■ EXERCISE A ■
Report how many lines of the records below contain the word "materials", giving only the number.

■ EXCERPTED TEXT ■
JP Morgan Chase Art Collection: Especially when presented in the context of a photography art fair, Laurie Simmons’ 1987 ”Walking Camera” still has plenty of bite. Its puzzling combination of inanimate object (in this case, the camera) perched on men’s legs mixes a Surreal impulse with something more incisively gendered and commercial. Perhaps it should become the visual calling card for the male gaze. (No price.)

JP Morgan Chase Art Collection: Yamini Nayar’s compositions always feel nearly impossible to understand, which is why they remain so fresh and unsettling. In this 2017 image, the planes and shadows of the sculptural installation have been flattened in ways that make it hard to unravel the reality, with steps, edges, and painted surfaces arranged in an elegantly confused jumble. (No price.)

MUUS Collection (here): This booth was a solo presentation of the early work of Rosalind Fox Solomon. Made in Scottsboro, Alabama, in the mid 1970s, the photographs capture the people at the First Monday Market, and find Solomon refining a picture-making style that mixes compassionate intimacy with an interest in overlooked eccentricities. This young woman in surprisingly large hair curlers seems wary of Solomon’s gaze, but the resulting portrait is somehow regal, the arrangement of the tubes like a makeshift crown. (No price.)

■ RECORDS FOR THIS EXERCISE ■

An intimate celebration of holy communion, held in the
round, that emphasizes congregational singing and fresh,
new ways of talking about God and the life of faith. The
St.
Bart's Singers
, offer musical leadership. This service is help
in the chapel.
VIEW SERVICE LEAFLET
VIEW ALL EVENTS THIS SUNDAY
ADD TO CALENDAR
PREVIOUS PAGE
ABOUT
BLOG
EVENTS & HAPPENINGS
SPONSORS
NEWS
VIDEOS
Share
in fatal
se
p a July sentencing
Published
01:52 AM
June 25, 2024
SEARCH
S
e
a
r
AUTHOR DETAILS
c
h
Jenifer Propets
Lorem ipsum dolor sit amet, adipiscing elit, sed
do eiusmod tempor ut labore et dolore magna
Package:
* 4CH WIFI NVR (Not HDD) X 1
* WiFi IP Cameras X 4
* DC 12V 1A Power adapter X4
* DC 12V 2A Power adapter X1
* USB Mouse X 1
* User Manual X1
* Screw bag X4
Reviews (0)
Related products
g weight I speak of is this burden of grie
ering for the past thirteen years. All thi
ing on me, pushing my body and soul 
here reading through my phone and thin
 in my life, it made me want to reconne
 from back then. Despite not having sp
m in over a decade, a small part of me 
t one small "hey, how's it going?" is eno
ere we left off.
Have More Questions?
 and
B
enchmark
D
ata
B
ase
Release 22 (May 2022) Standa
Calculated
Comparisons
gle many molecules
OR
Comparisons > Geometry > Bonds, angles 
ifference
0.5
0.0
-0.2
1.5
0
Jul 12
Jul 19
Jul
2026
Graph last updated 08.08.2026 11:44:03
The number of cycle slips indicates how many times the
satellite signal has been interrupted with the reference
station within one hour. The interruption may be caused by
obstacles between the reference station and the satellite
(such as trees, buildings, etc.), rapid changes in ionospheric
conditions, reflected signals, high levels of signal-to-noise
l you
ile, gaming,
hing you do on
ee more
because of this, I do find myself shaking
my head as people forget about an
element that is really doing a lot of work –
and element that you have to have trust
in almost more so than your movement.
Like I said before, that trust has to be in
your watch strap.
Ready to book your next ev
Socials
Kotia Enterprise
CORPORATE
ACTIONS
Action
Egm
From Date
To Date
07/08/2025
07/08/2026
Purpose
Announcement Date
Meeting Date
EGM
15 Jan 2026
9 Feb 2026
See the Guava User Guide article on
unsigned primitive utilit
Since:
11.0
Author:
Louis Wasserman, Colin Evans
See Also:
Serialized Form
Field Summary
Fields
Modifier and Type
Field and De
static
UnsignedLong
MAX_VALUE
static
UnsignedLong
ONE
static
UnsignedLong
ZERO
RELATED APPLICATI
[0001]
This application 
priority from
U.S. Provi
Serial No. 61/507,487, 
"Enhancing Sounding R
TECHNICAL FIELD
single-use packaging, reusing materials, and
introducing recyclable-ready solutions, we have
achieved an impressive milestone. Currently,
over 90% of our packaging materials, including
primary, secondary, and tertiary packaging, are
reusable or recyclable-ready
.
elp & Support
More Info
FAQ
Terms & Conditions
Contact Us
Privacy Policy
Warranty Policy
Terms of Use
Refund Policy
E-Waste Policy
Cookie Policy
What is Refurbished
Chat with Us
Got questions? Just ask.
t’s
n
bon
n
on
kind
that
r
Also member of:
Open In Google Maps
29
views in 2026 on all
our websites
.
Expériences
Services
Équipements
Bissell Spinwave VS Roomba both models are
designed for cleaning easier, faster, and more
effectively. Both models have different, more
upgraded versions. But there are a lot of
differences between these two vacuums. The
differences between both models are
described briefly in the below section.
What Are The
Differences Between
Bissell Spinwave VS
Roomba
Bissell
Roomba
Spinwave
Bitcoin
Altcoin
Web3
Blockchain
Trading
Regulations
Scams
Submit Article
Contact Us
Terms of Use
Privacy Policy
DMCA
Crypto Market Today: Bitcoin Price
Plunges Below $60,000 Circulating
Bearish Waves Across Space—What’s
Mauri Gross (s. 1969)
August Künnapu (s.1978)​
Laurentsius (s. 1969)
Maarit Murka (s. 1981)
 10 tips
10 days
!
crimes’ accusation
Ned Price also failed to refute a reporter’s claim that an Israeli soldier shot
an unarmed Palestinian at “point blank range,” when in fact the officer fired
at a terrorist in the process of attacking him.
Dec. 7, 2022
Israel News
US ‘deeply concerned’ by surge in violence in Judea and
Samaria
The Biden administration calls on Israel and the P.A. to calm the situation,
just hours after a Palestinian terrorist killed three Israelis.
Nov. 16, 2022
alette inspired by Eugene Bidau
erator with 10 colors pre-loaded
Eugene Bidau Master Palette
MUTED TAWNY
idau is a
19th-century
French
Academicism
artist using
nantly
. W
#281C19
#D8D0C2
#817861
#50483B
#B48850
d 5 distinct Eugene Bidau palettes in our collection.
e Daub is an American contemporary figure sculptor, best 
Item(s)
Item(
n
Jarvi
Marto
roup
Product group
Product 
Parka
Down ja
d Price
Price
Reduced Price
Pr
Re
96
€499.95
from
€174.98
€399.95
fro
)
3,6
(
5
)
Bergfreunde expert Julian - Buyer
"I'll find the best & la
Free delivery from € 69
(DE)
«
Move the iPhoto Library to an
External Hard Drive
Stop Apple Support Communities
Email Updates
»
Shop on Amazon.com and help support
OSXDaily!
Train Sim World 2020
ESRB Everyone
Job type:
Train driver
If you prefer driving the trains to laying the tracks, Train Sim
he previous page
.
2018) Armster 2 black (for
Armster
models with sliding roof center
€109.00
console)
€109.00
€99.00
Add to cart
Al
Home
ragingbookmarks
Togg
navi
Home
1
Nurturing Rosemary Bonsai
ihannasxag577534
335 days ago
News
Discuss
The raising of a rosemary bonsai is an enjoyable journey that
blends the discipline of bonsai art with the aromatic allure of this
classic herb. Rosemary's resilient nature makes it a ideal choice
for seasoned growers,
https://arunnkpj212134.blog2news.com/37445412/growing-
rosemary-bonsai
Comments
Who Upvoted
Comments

■ EXERCISE B ■
From the art fair reviews above, reproduce the passage that starts with "JP Morgan Chase Art Collection: Especially" and runs through "gaze. (No price.)".

■ SOLUTION A ■
2

■ SOLUTION B ■
JP Morgan Chase Art Collection: Especially when presented in the context of a photography art fair, Laurie Simmons’ 1987 ”Walking Camera” still has plenty of bite. Its puzzling combination of inanimate object (in this case, the camera) perched on men’s legs mixes a Surreal impulse with something more incisively gendered and commercial. Perhaps it should become the visual calling card for the male gaze. (No price.)